Readers want information faster than any printing press could ever deliver it. Revenue streams at money-losers such as the Chicago Sun-Times and still-profitable titles such as the Chicago Tribune, alike, are shrinking so quickly that initiatives demand results in months rather than years because the cash will only last so long.
With speed comes a certain crude brutishness. Finesse and reflectiveness are now luxuries.
Breaking news gets pounded out soon and simply online, telegraph-wire style, more typing than writing. There are even fewer moments to reflect on business decisions, mainly because so much opportunity to change was wasted before years of steady decline lurched to near-nose dive.
Out comes the ax for layoffs and buyouts. Ailing titles that might have been able to heal themselves had they sought treatment sooner are in hospice care.
Sun-Times Media Group, which last year cut $50 million in costs, now is trying to find another $45 million to $55 million to slash.
That's evocative less of this city's great newspaper heritage than its reputation as hog butcher for the world.
On Thursday, a day after it told its unions it needs employees to take a 7 percent cut in compensation, word broke of its plan to kill a dozen of its Pioneer Press weekly newspapers next week, followed by layoffs to match.
Other publications more or less cover the same territories as the targeted titles, which is probably why Sun-Times Media wasn't getting the return it wanted. But it's never pleasant to watch a watchdog keel over.
Chicago Tribune parent Tribune Co. filed to reorganize under Chapter 11 bankruptcy protection last month because the debt it took on in going private a year earlier became unmanageable when bad business conditions turned worse.
Things here at the flagship paper have changed faster than the ability of many inside and out of Tribune Tower to process. Layoffs and buyouts shrunk a staff that might have benefited from earlier, more gradual reductions as circulation declined. An effort to save money by reducing the size of the paper in a hurry came with a fast-tracked redesign.
Thursday's edition had a message from Tribune Editor Gerould Kern out front highlighting tweaks to the original redesign in response to consumer feedback.
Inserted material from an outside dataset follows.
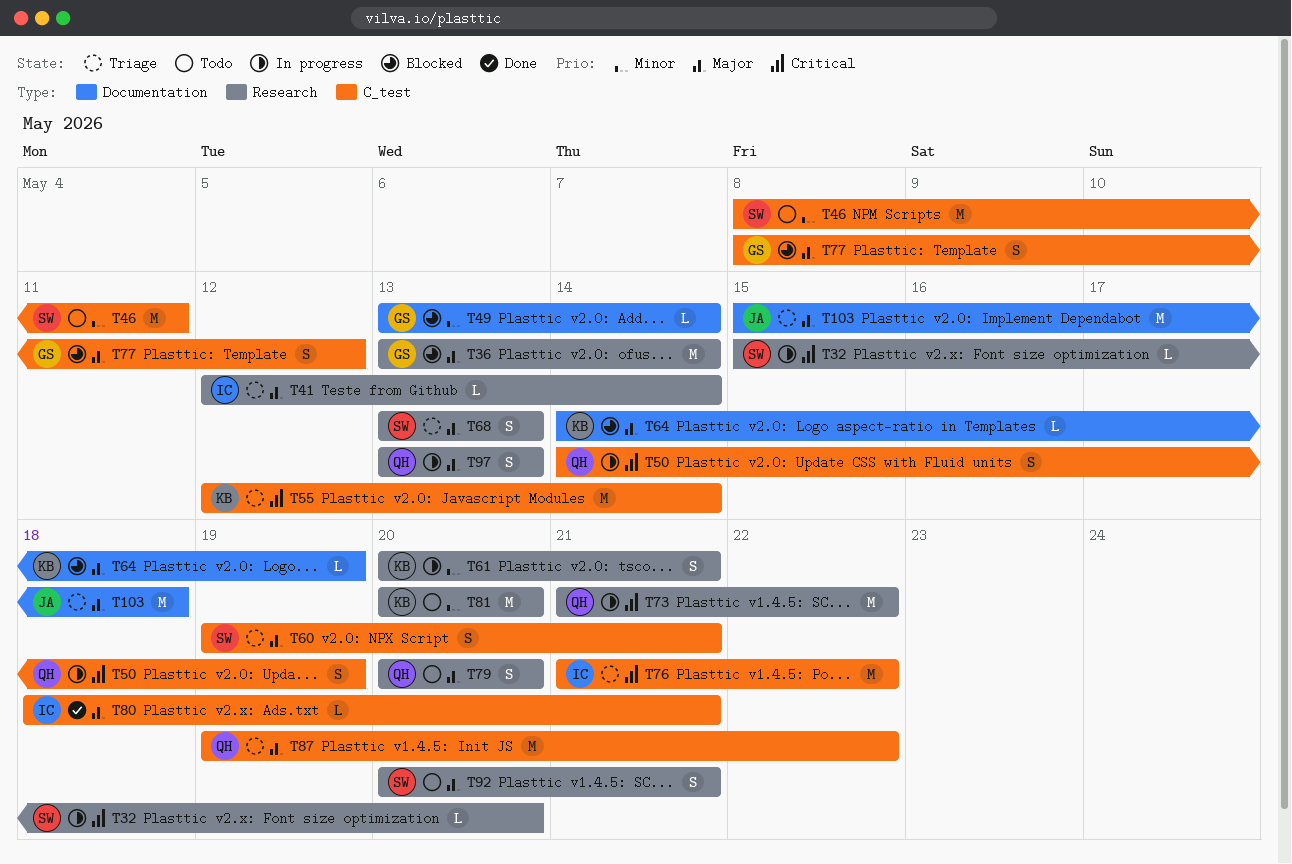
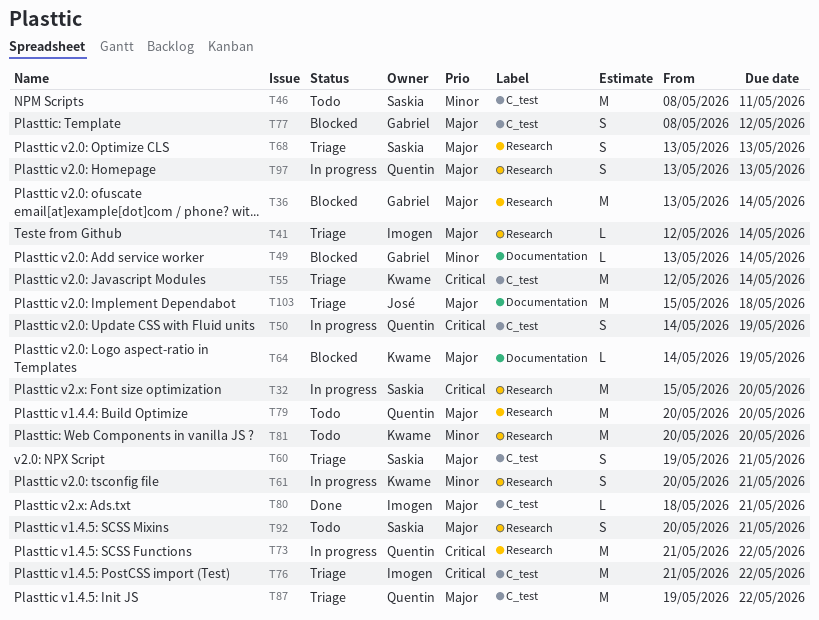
T32, estimate: L -> M
T79, estimate: S -> M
One's interpretation of the splashy notice depends on a reading of the recurrent line, "You told us." Is it to be read as welcoming or with grudging resentment?
Less ambiguous would be something like the "You were right and we were wrong ... we listened, and TV Prevue will return," which the Sun-Times ran more than once back in 2007 after realizing its readers weren't ready to rely on Internet listings.
These days papers must move as fast they can, adjusting as best as they are able, to get somewhere they should have been much closer to by now.
The ones that think there's time to lose -- or stubbornly believe they can wait out change without responding to the market or market conditions -- have already lost.